Contrastive Graph Prompt-tuning for Cross-domain Recommendation
Zixuan Yi, Iadh Ounis, Craig Macdonald- Computer Science Applications
- General Business, Management and Accounting
- Information Systems
Recommender systems commonly suffer from the long-standing data sparsity problem where insufficient user-item interaction data limits the systems’ ability to make accurate recommendations. This problem can be alleviated using cross-domain recommendation techniques. In particular, in a cross-domain setting, knowledge sharing between domains permits improved effectiveness on the target domain. While recent cross-domain recommendation techniques used a pre-training configuration, we argue that such techniques lead to a low fine-tuning efficiency, especially when using large neural models. In recent language models, prompts have been used for parameter-efficient and time-efficient tuning of the models on the downstream tasks - these prompts represent a tunable latent vector that permits to freeze the rest of the language model’s parameters. To address the cross-domain recommendation task in an efficient manner, we propose a novel Personalised Graph Prompt-based Recommendation (PGPRec) framework, which leverages the efficiency benefits from prompt-tuning. In such a framework, we develop personalised and item-wise graph prompts based on relevant items to those items the user has interacted with. In particular, we apply Contrastive Learning (CL) to generate the pre-trained embeddings, to allow an increased generalisability in the pre-training stage and to ensure an effective prompt-tuning stage.
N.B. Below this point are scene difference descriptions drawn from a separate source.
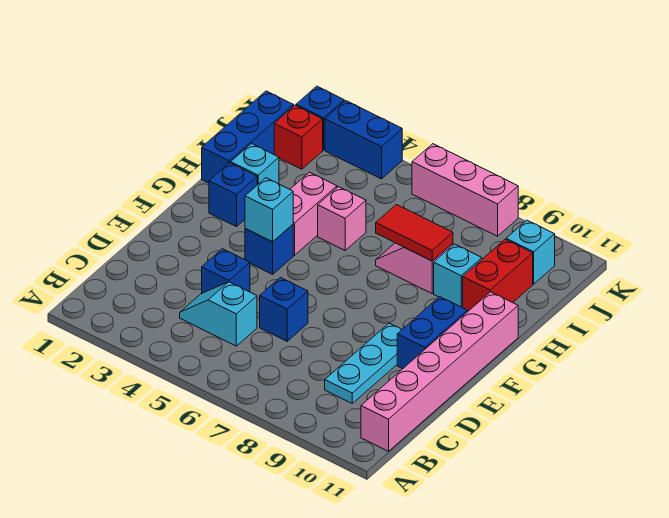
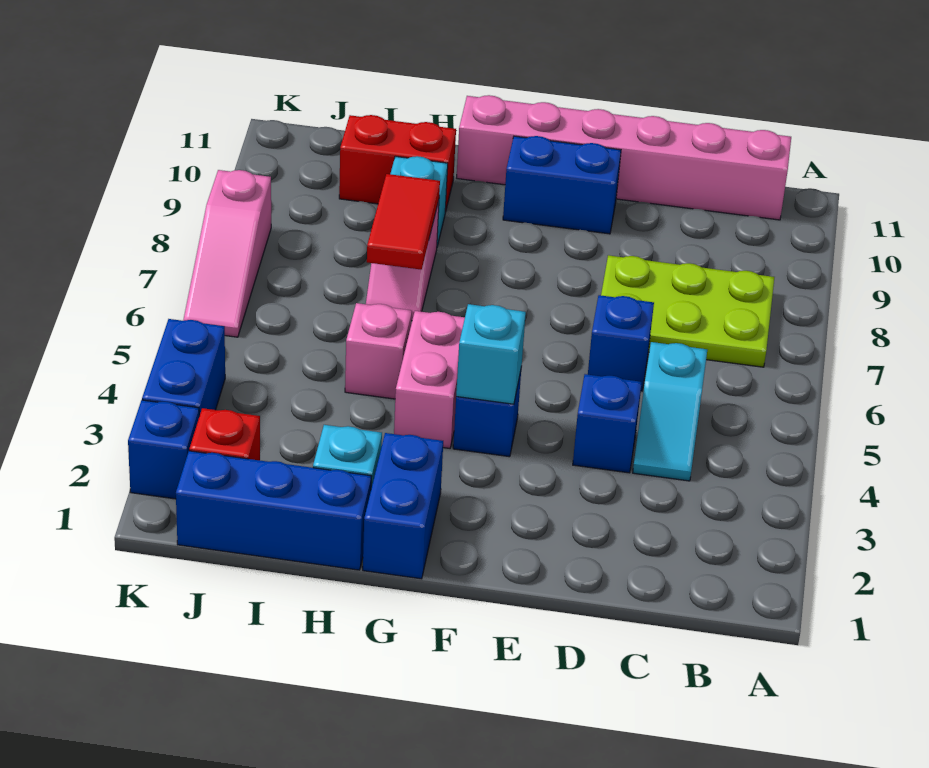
none -> lime 2x3 plate [601,255,774,367]
cyan 1x3 plate [325,323,402,403] -> none
blue 1x1 brick [209,163,257,227] -> blue 1x2 brick [363,433,443,579]
pink 1x2 brick [290,172,337,255] -> pink 1x2 brick turned to [394,311,465,448]
cyan 1x1 brick [506,220,555,284] -> none
pink 1x3 brick [412,144,518,236] -> pink 1x3 slope [183,170,271,337]

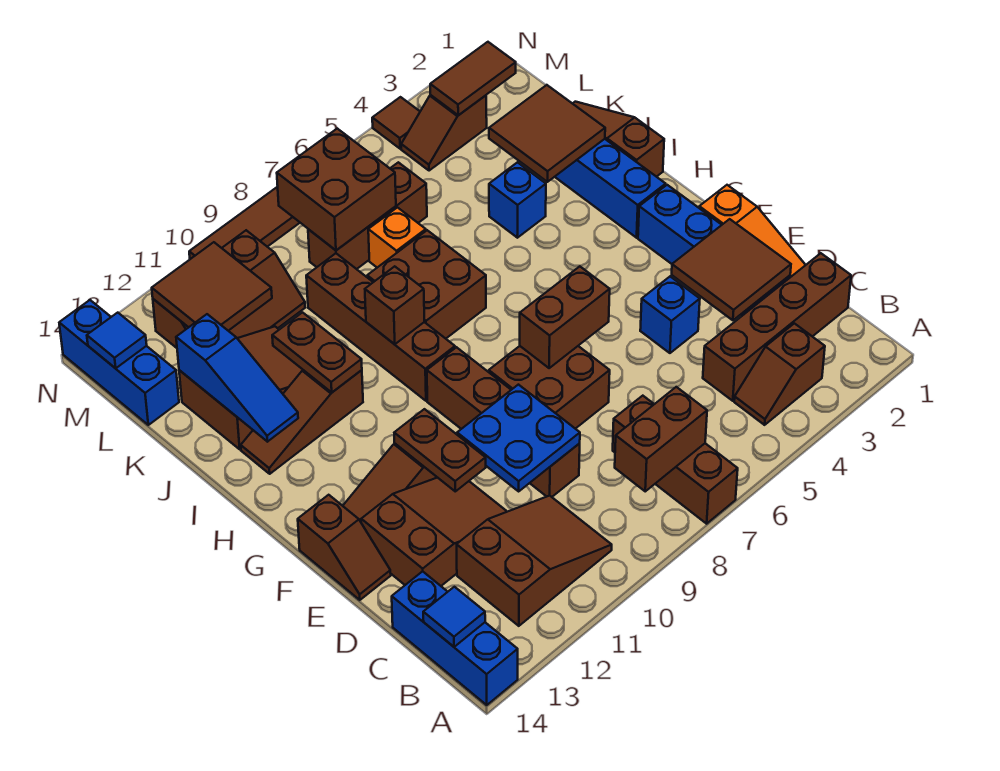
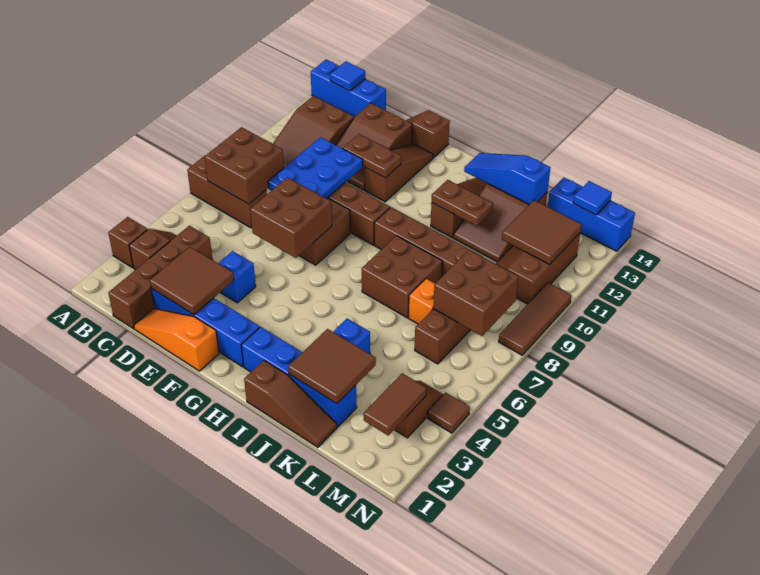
brown 1x2 brick [615,387,707,491] -> brown 2x2 brick [205,127,284,204]
blue 2x2 plate [457,385,580,491] -> blue 2x3 plate [268,137,363,199]
brown 1x2 brick [520,266,610,368] -> brown 2x2 brick [250,177,332,258]
brown 1x1 brick [365,266,424,344] -> brown 1x1 brick moved to [108,217,148,268]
To evaluate the effectiveness of our PGPRec framework in a cross-domain setting, we conduct an extensive evaluation with the top- k recommendation task and perform a cold-start analysis. The obtained empirical results on four Amazon Review datasets show that our proposed PGPRec framework can reduce up to 74% of the tuned parameters with a competitive performance and achieves an 11.41% improved performance compared to the strongest baseline in a cold-start scenario.